What's New in Aromatherapy

Aeroscena is one such company that is redefining aromatherapy, and they are actually relabeling it as well. The company trademarked the term "phyto-inhalants" to describe their aromatherapeutics that have been specifically formulated to treat symptoms of pain, nausea and anxiety. The company is taking this a step further by pioneering the concept of clinical aromatherapy in the U.S. 

Aeroscena is working to bring legitimacy to aromatherapy through large-scale medical studies to provide evidence-based proof that scent can help with pain, sleep apnea, morning sickness and anxiety. It is also working to change how insurance companies won't cover natural remedies without FDA approval.

Nue Co, a UK natural supplement company, has also jumped into the aromatherapy trend by creating the first anti-stress supplement that can be worn as a fragrance.
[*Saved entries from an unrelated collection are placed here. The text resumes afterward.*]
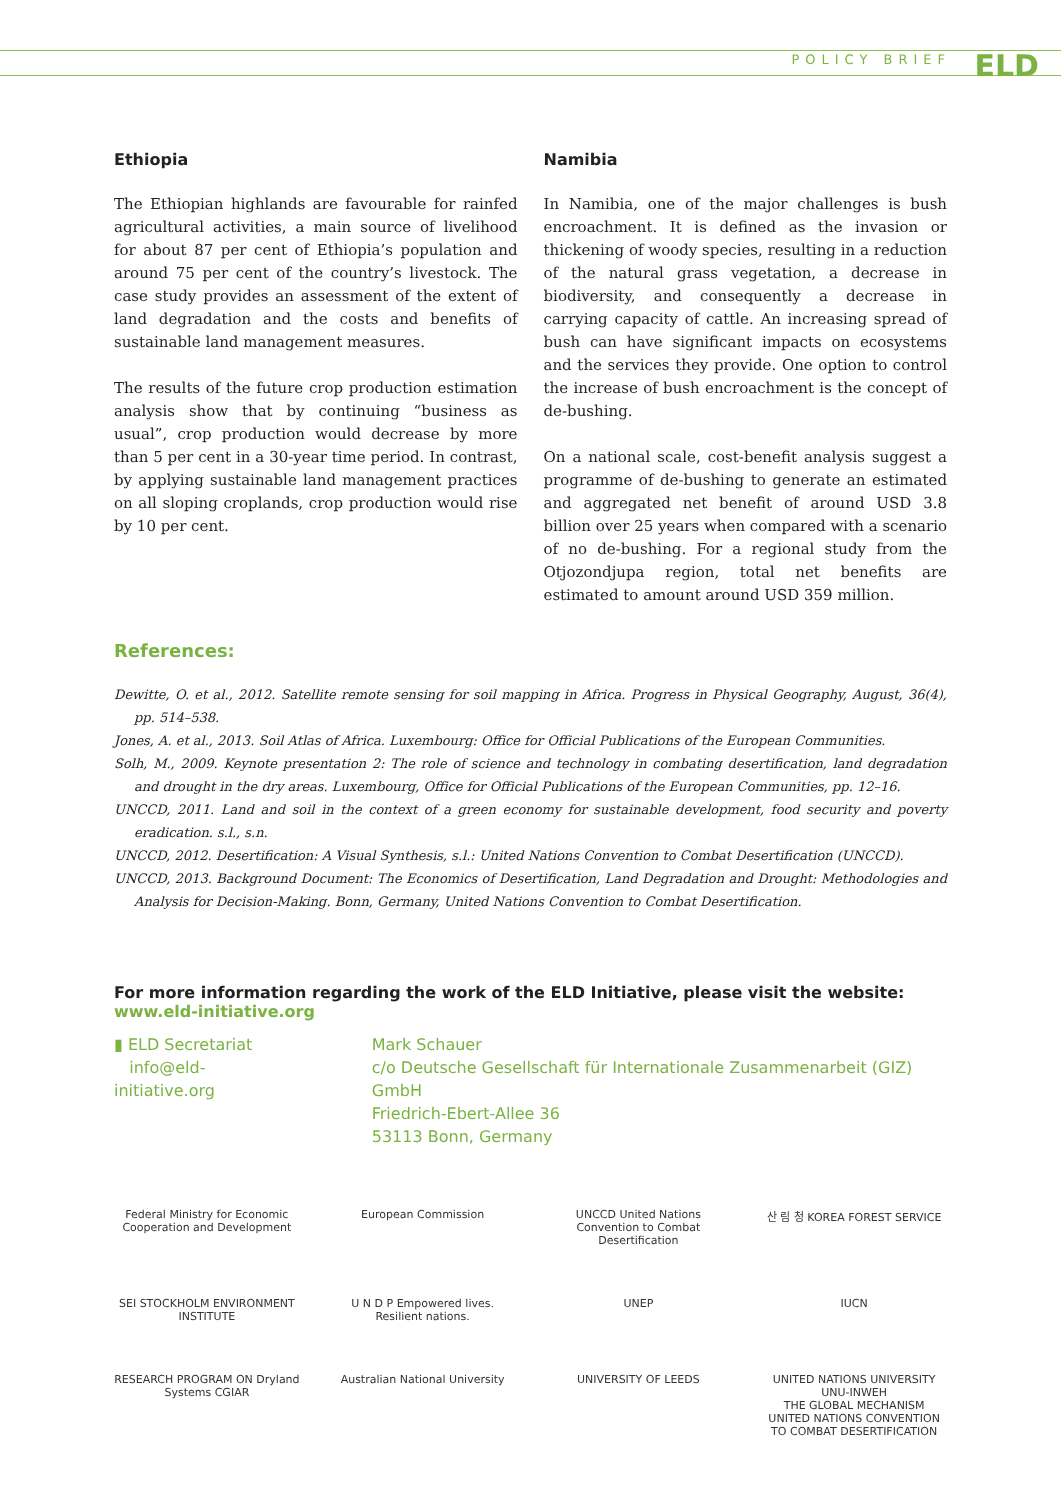POLICY BRIEF ELD
Ethiopia
The Ethiopian highlands are favourable for rainfed agricultural activities, a main source of livelihood for about 87 per cent of Ethiopia’s population and around 75 per cent of the country’s livestock. The case study provides an assessment of the extent of land degradation and the costs and benefits of sustainable land management measures.
The results of the future crop production estimation analysis show that by continuing “business as usual”, crop production would decrease by more than 5 per cent in a 30-year time period. In contrast, by applying sustainable land management practices on all sloping croplands, crop production would rise by 10 per cent.
Namibia
In Namibia, one of the major challenges is bush encroachment. It is defined as the invasion or thickening of woody species, resulting in a reduction of the natural grass vegetation, a decrease in biodiversity, and consequently a decrease in carrying capacity of cattle. An increasing spread of bush can have significant impacts on ecosystems and the services they provide. One option to control the increase of bush encroachment is the concept of de-bushing.
On a national scale, cost-benefit analysis suggest a programme of de-bushing to generate an estimated and aggregated net benefit of around USD 3.8 billion over 25 years when compared with a scenario of no de-bushing. For a regional study from the Otjozondjupa region, total net benefits are estimated to amount around USD 359 million.
References:
Dewitte, O. et al., 2012. Satellite remote sensing for soil mapping in Africa. Progress in Physical Geography, August, 36(4), pp. 514–538.
Jones, A. et al., 2013. Soil Atlas of Africa. Luxembourg: Office for Official Publications of the European Communities.
Solh, M., 2009. Keynote presentation 2: The role of science and technology in combating desertification, land degradation and drought in the dry areas. Luxembourg, Office for Official Publications of the European Communities, pp. 12–16.
UNCCD, 2011. Land and soil in the context of a green economy for sustainable development, food security and poverty eradication. s.l., s.n.
UNCCD, 2012. Desertification: A Visual Synthesis, s.l.: United Nations Convention to Combat Desertification (UNCCD).
UNCCD, 2013. Background Document: The Economics of Desertification, Land Degradation and Drought: Methodologies and Analysis for Decision-Making. Bonn, Germany, United Nations Convention to Combat Desertification.
For more information regarding the work of the ELD Initiative, please visit the website:
www.eld-initiative.org
▮ ELD Secretariat
info@eld-initiative.org
Mark Schauer
c/o Deutsche Gesellschaft für Internationale Zusammenarbeit (GIZ) GmbH
Friedrich-Ebert-Allee 36
53113 Bonn, Germany
Federal Ministry for Economic Cooperation and Development
European Commission
UNCCD United Nations Convention to Combat Desertification
산 림 청 KOREA FOREST SERVICE
SEI STOCKHOLM ENVIRONMENT INSTITUTE
U N D P Empowered lives. Resilient nations.
UNEP
IUCN
RESEARCH PROGRAM ON Dryland Systems CGIAR
Australian National University
UNIVERSITY OF LEEDS
UNITED NATIONS UNIVERSITY UNU-INWEH
THE GLOBAL MECHANISM UNITED NATIONS CONVENTION TO COMBAT DESERTIFICATION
They developed this scent through the use of data insight on the connection between cognitive function and the olfactory system. 

Aromatherapy and the Brain

It has been shown that the brain can link memories to scents, so aromatherapy can aid in healing neurological disorders like dementia, Alzheimer's or short-term memory loss through scent therapy. In fact, losing the sense of smell is often associated with Alzheimer's. 

“The future of fragrance will be using scent to ‘biohack’ our brains and bodies to perform better,” says Joanne DeLuca of Sputnik Futures, a company that specializes in anticipating consumer trends. It is predicted that studies on the impact that scents have on cognition will continue to grow, with studies already showing how rosemary can help people perform mental tasks better.